Schiffer describes the full range of research in many different areas of inquiry——electrophysics, public displays and shows, hobbyists and collectors, electrobiologists, earth scientists, property protectors, chemists, telecommunication developers, and inventors. He presents vivid stories to give the taste of the time——for example: proposals to electrify water in order to enhance the productivity of agriculture; elaborate devices to apply charges to different parts of the body as medical treatment; early experiments to control charged particles of pigment (the forerunner of xerography); battles over the wisdom of putting up lightning rods (fundamentalists believed that lightning should not be interfered with because it was one of God’s tools for punishing the wicked); and debates over the essential nature of electricity and how it connected with other forces and materials of the world and the growing knowledge in many fields. There are many fascinating illustrations drawn from the time——for example, a proposed lightning rod hat with chains going down to the ground that people could wear during thunderstorms.
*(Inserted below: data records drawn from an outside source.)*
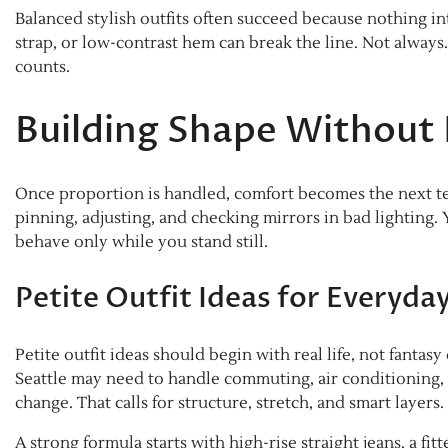
Balanced stylish outfits often succeed because nothing in
strap, or low-contrast hem can break the line. Not always
counts.
Building Shape Without
Once proportion is handled, comfort becomes the next test
pinning, adjusting, and checking mirrors in bad lighting.
behave only while you stand still.
Petite Outfit Ideas for Everyd
Petite outfit ideas should begin with real life, not fantas
Seattle may need to handle commuting, air conditioning, 
change. That calls for structure, stretch, and smart layers.
A strong formula starts with high-rise straight jeans, a fi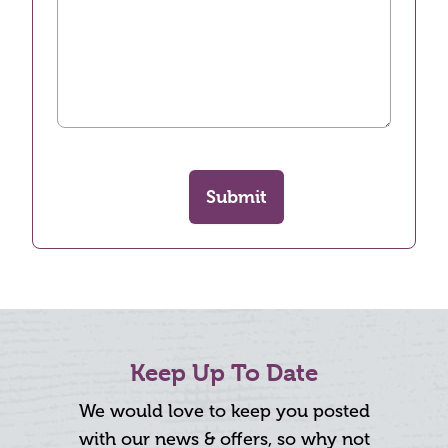
Submit
Keep Up To Date
We would love to keep you posted
with our news & offers, so why not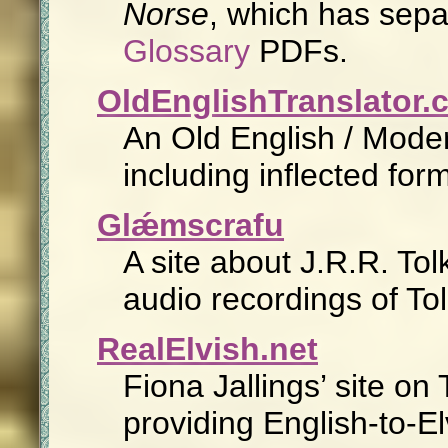
Norse
, which has sep
Glossary
PDFs.
OldEnglishTranslator.
An Old English / Moder
including inflected fo
Glǽmscrafu
A site about J.R.R. Tol
audio recordings of To
RealElvish.net
Fiona Jallings’ site on
providing English-to-El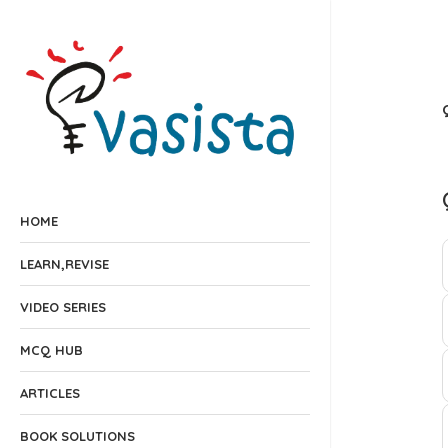
HOME
LEARN,REVISE
VIDEO SERIES
MCQ HUB
ARTICLES
BOOK SOLUTIONS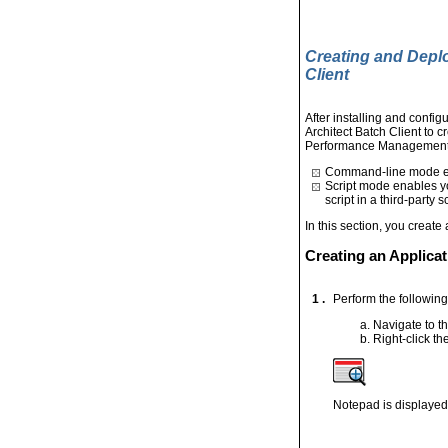
Creating and Depl
Client
After installing and conf
Architect Batch Client to c
Performance Management Ar
Command-line mode ena
Script mode enables yo
script in a third-party 
In this section, you creat
Creating an Applicat
1 .
Perform the following 
Navigate to th
Right-click th
Notepad is displayed.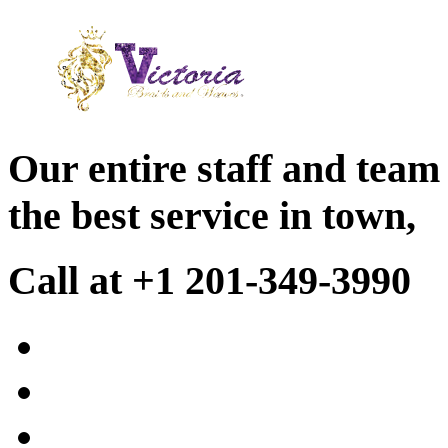
Our entire staff and team
the best service in town,
Call at +1 201-349-3990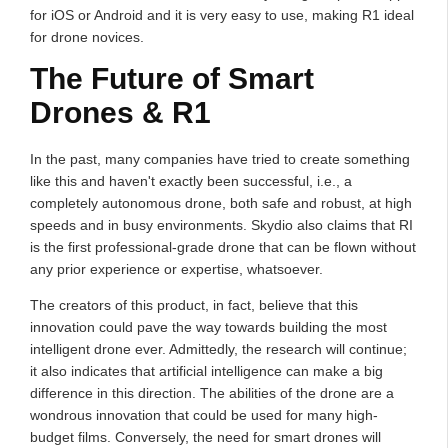
for iOS or Android and it is very easy to use, making R1 ideal
for drone novices.
The Future of Smart
Drones & R1
In the past, many companies have tried to create something
like this and haven't exactly been successful, i.e., a
completely autonomous drone, both safe and robust, at high
speeds and in busy environments. Skydio also claims that RI
is the first professional-grade drone that can be flown without
any prior experience or expertise, whatsoever.
The creators of this product, in fact, believe that this
innovation could pave the way towards building the most
intelligent drone ever. Admittedly, the research will continue;
it also indicates that artificial intelligence can make a big
difference in this direction. The abilities of the drone are a
wondrous innovation that could be used for many high-
budget films. Conversely, the need for smart drones will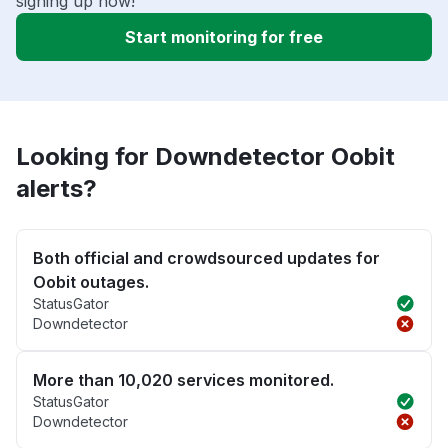
signing up now!
Start monitoring for free
Looking for Downdetector Oobit
alerts?
Both official and crowdsourced updates for
Oobit outages.
StatusGator
Downdetector
More than 10,020 services monitored.
StatusGator
Downdetector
So why might Leonardo readers be especially interested? 1. Many tech artists focus on the spirit of exploration and curiosity as features in their work in technological innovation. This era is a marvellous exemplar of this kind of spirit. 2. There is a growing interest in deconstruction of the mystification and specialization that accompanies contemporary scientific work. Providing examples of an alternative model, much of the significant electrical research was undertaken by amateurs, people for whom science was not their major occupation. 3. Some of the fascinating areas of specific research described in the book have not been pursued by mainstream science. They provide potentially fruitful areas for contemporary tech artists to explore. 4. Electricity underlies much contemporary tech art. The book’s historical/anthropological survey provides a rich background for those who want to think deeply about electricity’s cultural and technological context.